### Instructions for the task
Among the entries below, which lines run from the line with "right knee: (232, 128, 16)" through the line with "right knee: (509, 247, 7)"? Retype those, both ends included, exactly and without pictures.

** Opening Dataset block **

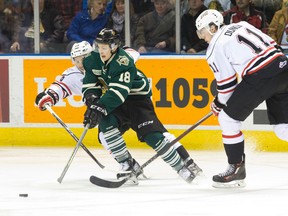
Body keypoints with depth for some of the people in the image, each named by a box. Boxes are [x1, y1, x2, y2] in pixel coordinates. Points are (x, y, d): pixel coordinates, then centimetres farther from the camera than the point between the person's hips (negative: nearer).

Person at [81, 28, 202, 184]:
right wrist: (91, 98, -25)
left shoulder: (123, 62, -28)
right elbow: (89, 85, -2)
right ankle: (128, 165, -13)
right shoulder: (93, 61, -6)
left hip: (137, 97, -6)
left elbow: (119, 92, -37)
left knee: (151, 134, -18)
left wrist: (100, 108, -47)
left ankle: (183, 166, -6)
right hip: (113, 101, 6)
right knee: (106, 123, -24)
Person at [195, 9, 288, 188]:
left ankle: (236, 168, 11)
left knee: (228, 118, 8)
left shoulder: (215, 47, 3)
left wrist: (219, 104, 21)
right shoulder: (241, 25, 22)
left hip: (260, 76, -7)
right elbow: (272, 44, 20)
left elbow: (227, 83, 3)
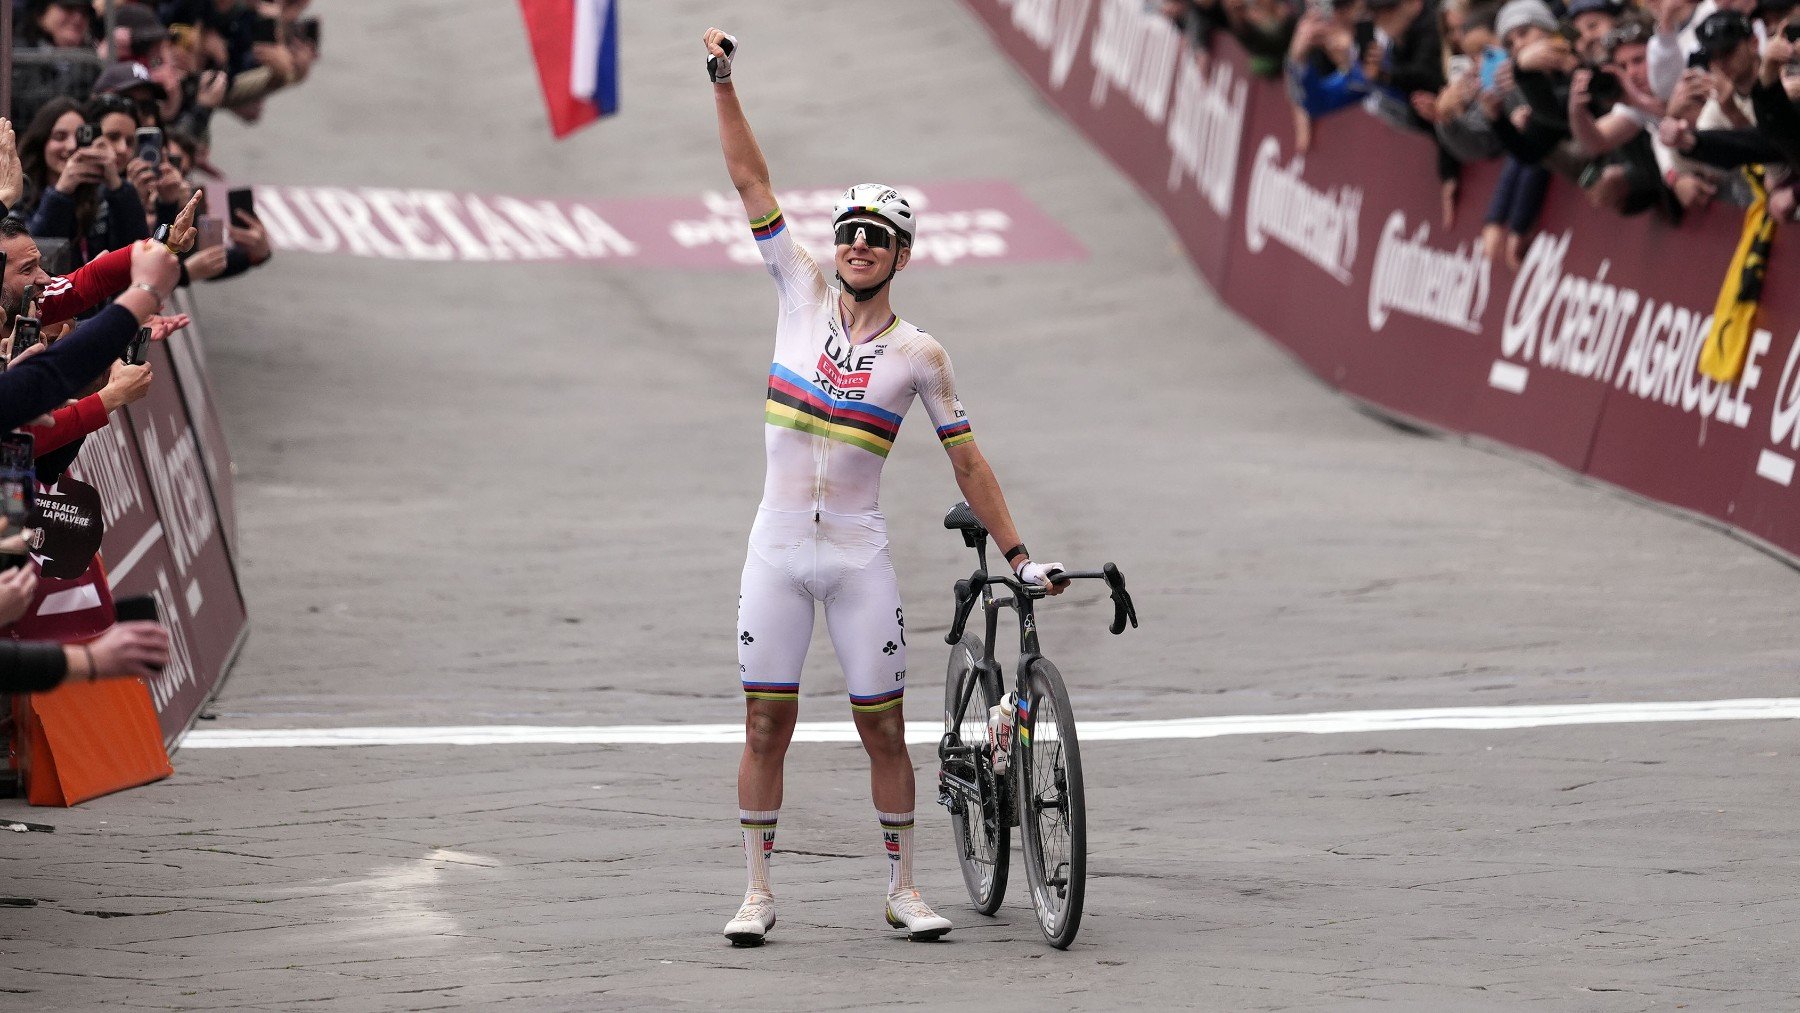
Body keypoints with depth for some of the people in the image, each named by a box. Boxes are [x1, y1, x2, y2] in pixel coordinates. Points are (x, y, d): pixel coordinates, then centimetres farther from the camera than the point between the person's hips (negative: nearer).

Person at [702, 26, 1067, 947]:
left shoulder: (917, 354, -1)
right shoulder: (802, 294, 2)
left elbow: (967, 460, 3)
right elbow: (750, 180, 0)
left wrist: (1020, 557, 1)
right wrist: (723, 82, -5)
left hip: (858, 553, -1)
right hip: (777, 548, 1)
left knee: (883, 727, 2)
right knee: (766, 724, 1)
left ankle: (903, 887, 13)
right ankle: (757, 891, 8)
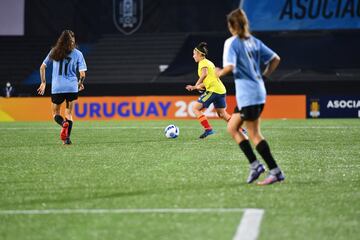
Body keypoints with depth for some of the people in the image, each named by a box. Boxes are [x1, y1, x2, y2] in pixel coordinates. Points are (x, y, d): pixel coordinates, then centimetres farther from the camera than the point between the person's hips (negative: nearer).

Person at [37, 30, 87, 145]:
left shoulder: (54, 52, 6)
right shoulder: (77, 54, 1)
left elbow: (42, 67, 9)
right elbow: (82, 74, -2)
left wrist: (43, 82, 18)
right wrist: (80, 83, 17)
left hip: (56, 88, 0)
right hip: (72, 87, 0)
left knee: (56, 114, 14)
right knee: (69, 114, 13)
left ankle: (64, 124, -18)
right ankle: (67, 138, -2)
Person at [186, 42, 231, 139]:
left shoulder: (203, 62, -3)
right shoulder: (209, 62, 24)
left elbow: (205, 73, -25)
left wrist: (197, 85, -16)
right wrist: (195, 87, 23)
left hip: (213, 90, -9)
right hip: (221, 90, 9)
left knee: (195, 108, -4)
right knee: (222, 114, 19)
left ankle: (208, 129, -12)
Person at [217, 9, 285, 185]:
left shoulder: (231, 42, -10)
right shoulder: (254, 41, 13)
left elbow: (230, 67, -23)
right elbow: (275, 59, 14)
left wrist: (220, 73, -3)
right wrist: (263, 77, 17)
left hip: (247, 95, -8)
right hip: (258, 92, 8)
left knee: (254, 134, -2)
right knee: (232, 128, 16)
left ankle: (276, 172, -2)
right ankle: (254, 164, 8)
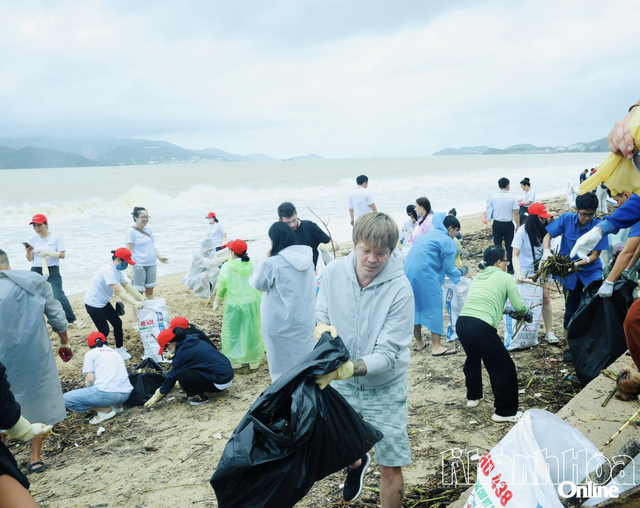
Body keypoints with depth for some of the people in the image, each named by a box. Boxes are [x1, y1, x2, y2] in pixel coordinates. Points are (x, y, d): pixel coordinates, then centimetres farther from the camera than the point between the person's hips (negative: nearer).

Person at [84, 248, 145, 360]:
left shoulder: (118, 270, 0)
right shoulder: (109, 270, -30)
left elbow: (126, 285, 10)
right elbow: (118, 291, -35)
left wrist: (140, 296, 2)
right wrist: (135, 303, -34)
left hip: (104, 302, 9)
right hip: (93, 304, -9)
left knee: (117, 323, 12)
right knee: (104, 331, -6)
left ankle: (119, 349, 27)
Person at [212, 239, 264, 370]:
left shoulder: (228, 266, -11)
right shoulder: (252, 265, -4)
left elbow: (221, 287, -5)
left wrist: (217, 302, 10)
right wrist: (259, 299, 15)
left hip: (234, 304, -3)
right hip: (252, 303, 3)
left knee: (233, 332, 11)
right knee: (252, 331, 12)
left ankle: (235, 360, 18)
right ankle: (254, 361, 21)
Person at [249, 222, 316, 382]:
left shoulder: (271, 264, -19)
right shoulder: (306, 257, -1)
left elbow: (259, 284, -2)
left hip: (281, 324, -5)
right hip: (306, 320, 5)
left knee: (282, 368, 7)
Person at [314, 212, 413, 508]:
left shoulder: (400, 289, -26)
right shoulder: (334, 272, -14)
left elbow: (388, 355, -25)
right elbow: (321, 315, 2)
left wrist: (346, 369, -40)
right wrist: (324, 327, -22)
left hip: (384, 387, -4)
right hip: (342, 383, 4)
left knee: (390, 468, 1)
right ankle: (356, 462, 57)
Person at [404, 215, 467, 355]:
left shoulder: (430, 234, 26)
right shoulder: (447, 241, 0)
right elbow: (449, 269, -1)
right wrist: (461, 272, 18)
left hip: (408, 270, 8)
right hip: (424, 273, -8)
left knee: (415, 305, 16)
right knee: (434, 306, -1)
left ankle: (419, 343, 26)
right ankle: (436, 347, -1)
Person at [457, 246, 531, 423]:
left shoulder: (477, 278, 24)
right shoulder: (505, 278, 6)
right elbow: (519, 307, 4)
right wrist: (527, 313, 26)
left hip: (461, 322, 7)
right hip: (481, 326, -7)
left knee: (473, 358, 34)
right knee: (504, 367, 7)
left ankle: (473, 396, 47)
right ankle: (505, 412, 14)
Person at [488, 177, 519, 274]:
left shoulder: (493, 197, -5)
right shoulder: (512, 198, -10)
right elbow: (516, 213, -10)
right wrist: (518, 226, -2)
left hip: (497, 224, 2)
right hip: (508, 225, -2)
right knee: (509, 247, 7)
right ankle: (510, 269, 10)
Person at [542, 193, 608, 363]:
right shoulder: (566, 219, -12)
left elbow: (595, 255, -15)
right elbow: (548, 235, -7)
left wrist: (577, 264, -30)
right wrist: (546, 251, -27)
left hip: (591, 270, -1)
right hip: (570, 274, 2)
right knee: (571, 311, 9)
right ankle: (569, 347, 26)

** Closing Dataset block **

### Response below
right knee: (232, 128, 16)
left ankle: (276, 172, -2)
right ankle: (254, 164, 8)
Body keypoints with depth for some of the people in the image, each named by a box. Boxes are [x1, y1, x2, y2] in pixel coordinates. Points are (x, y, d): pixel coordinates, then centimetres farther from the camera than the point between the person's hips (negative: nearer).

Person at [84, 248, 145, 360]:
left shoulder: (118, 270, 0)
right shoulder: (109, 270, -30)
left elbow: (126, 285, 10)
right elbow: (118, 291, -35)
left wrist: (140, 296, 2)
right wrist: (135, 303, -34)
left hip: (104, 302, 9)
right hip: (93, 304, -9)
left knee: (117, 323, 12)
right knee: (104, 331, -6)
left ankle: (119, 349, 27)
Person at [212, 239, 264, 370]:
left shoulder: (228, 266, -11)
right shoulder: (252, 265, -4)
left elbow: (221, 287, -5)
left wrist: (217, 302, 10)
right wrist: (259, 299, 15)
left hip: (234, 304, -3)
right hip: (252, 303, 3)
left knee: (233, 332, 11)
right knee: (252, 331, 12)
left ankle: (235, 360, 18)
right ankle: (254, 361, 21)
Person at [249, 222, 316, 382]:
left shoulder: (271, 264, -19)
right shoulder: (306, 257, -1)
left elbow: (259, 284, -2)
left hip: (281, 324, -5)
right hip: (306, 320, 5)
left knee: (282, 368, 7)
Person at [314, 212, 413, 508]:
left shoulder: (400, 289, -26)
right shoulder: (334, 272, -14)
left elbow: (388, 355, -25)
right elbow: (321, 315, 2)
left wrist: (346, 369, -40)
right wrist: (324, 327, -22)
left hip: (384, 387, -4)
right hip: (342, 383, 4)
left knee: (390, 468, 1)
right ankle: (356, 462, 57)
Person at [404, 215, 467, 355]:
left shoulder: (430, 234, 26)
right shoulder: (447, 241, 0)
right elbow: (449, 269, -1)
right wrist: (461, 272, 18)
left hip: (408, 270, 8)
right hip: (424, 273, -8)
left knee: (415, 305, 16)
right knee: (434, 306, -1)
left ankle: (419, 343, 26)
right ankle: (436, 347, -1)
Person at [457, 246, 531, 423]:
left shoulder: (477, 278, 24)
right shoulder: (505, 278, 6)
right elbow: (519, 307, 4)
right wrist: (527, 313, 26)
left hip: (461, 322, 7)
right hip: (481, 326, -7)
left knee: (473, 358, 34)
right knee: (504, 367, 7)
left ankle: (473, 396, 47)
right ankle: (505, 412, 14)
Person at [488, 177, 519, 274]:
left shoulder: (493, 197, -5)
right shoulder: (512, 198, -10)
right elbow: (516, 213, -10)
right wrist: (518, 226, -2)
left hip: (497, 224, 2)
right hip: (508, 225, -2)
right knee: (509, 247, 7)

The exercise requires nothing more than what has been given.